I don't think anybody is saying that.

copsarebastards · on May 27, 2015

Please, enlighten me on what you think weddpros is saying.

steego · on May 28, 2015

Weddpros was making the point that criticism worked. The poster tried (An important first step), failed, and critical people pointed out his errors. Weddpros points out the poster corrected those errors because he received criticism. Weddpros is clearly a fan of critical feedback.

JDDunn9 · on May 27, 2015

You must be fun at parties...

copsarebastards · on May 27, 2015

I am, because I'm there to have fun. Looking at DB benchmarks can be fun, but there are other reasons I do it.

sklivvz1971 · on May 27, 2015

I suppose the author of the test forgot the "only test realistic scenarios" best practice.

weddpros · on May 27, 2015

We know nothing about the author's use case...

Maybe he wanted to know where each DB shines compared to each other, to see if some workloads are better suited to one or the other.

Of course, benchmarks "should" include concurrent reads/updates/writes/deletes because it can make a huge difference depending on the DB's implementation.

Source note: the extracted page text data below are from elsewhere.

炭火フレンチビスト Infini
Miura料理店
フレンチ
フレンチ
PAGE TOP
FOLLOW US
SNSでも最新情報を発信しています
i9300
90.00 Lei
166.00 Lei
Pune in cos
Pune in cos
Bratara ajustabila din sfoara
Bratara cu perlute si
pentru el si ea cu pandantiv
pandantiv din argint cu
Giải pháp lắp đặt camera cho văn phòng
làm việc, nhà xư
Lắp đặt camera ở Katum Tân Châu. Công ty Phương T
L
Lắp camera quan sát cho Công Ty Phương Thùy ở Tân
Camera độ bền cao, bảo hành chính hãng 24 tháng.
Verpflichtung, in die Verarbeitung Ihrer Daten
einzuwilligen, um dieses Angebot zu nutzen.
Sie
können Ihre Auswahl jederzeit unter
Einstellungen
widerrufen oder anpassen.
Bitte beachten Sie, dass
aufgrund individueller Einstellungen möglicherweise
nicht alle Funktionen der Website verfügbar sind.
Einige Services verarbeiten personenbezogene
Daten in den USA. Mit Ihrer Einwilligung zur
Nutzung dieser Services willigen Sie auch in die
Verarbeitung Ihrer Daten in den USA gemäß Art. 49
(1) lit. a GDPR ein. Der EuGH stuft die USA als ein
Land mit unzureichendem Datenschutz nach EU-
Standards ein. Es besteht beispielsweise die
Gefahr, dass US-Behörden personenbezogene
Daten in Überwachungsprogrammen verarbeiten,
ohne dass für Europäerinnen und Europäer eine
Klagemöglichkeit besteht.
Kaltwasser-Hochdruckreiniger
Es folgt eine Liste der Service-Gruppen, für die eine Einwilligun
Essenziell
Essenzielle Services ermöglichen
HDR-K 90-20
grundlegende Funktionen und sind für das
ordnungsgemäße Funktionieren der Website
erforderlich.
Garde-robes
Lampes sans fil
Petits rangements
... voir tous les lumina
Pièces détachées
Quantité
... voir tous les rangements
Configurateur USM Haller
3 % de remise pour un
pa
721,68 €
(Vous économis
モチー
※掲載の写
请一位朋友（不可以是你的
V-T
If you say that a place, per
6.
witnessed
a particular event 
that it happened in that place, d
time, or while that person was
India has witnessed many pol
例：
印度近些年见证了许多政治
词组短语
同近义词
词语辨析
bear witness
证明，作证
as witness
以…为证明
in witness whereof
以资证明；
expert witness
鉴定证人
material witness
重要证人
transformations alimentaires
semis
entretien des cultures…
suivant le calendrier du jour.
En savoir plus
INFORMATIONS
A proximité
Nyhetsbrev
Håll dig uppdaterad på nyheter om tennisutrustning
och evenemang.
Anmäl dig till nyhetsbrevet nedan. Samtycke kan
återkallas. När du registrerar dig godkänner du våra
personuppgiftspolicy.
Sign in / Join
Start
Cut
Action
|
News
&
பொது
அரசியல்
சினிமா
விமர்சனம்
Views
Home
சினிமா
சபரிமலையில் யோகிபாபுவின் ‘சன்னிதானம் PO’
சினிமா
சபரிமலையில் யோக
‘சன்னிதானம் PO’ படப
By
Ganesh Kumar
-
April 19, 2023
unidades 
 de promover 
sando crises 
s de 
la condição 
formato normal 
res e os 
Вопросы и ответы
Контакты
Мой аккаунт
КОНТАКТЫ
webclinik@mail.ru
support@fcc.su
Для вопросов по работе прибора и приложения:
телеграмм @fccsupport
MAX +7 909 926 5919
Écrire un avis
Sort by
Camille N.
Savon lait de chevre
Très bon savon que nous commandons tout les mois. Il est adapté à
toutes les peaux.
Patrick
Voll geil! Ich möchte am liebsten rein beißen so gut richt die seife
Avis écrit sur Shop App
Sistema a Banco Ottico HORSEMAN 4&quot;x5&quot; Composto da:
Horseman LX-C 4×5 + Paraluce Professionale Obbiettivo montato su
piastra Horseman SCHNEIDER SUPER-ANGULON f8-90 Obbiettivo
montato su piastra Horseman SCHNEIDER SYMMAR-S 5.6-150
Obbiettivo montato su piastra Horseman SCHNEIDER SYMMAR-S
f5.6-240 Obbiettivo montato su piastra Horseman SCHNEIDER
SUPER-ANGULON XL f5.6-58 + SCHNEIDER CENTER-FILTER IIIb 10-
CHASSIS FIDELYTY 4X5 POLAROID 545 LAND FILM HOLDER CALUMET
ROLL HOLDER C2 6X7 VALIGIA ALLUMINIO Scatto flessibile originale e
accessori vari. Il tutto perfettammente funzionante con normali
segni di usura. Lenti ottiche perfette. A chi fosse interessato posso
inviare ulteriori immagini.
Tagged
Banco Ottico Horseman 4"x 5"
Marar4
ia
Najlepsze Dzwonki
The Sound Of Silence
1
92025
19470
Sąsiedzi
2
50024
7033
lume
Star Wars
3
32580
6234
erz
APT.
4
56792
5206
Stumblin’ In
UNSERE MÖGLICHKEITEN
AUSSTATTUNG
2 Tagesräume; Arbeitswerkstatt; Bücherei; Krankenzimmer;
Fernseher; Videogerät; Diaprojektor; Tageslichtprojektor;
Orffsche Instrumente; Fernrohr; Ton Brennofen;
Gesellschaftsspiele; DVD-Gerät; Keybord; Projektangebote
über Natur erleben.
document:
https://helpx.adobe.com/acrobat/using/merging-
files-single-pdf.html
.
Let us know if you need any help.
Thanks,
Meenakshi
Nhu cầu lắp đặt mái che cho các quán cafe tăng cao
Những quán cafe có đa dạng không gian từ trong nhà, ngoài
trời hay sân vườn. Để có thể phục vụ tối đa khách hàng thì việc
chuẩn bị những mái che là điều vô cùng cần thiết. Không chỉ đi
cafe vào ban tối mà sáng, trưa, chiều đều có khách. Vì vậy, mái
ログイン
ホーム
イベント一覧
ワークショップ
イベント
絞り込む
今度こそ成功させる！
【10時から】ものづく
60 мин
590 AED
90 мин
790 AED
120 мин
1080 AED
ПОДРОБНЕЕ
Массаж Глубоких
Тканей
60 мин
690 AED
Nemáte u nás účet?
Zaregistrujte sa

Of course, the author "should" also have tested sharding / durability / resistance to partition / resource consumption in his tests... Maybe he didn't have the resources to test properly. I also do quick&dirty benchmarks like these, mostly because exhaustive benchmarks cost so much more (time, money, expertise)...

DannoHung · on May 27, 2015

> "do your own benchmark" best practice

Is this a best practice? It seems like we've been delivered evidence that it is really hard to do good benchmarks unless you're already intimately familiar with what you're testing, which says something about how hard it is to make a good choice.

I don't know about other industries, but this sort of result is what stuff like the STAC M3 Benchmark suite was designed for: Typical usecases that experts can implement so you can get realistic performance comparisons.

sarciszewski · on May 27, 2015

I have to say, it's rare for me to agree with a HN comment as much as I do to this one. Well said!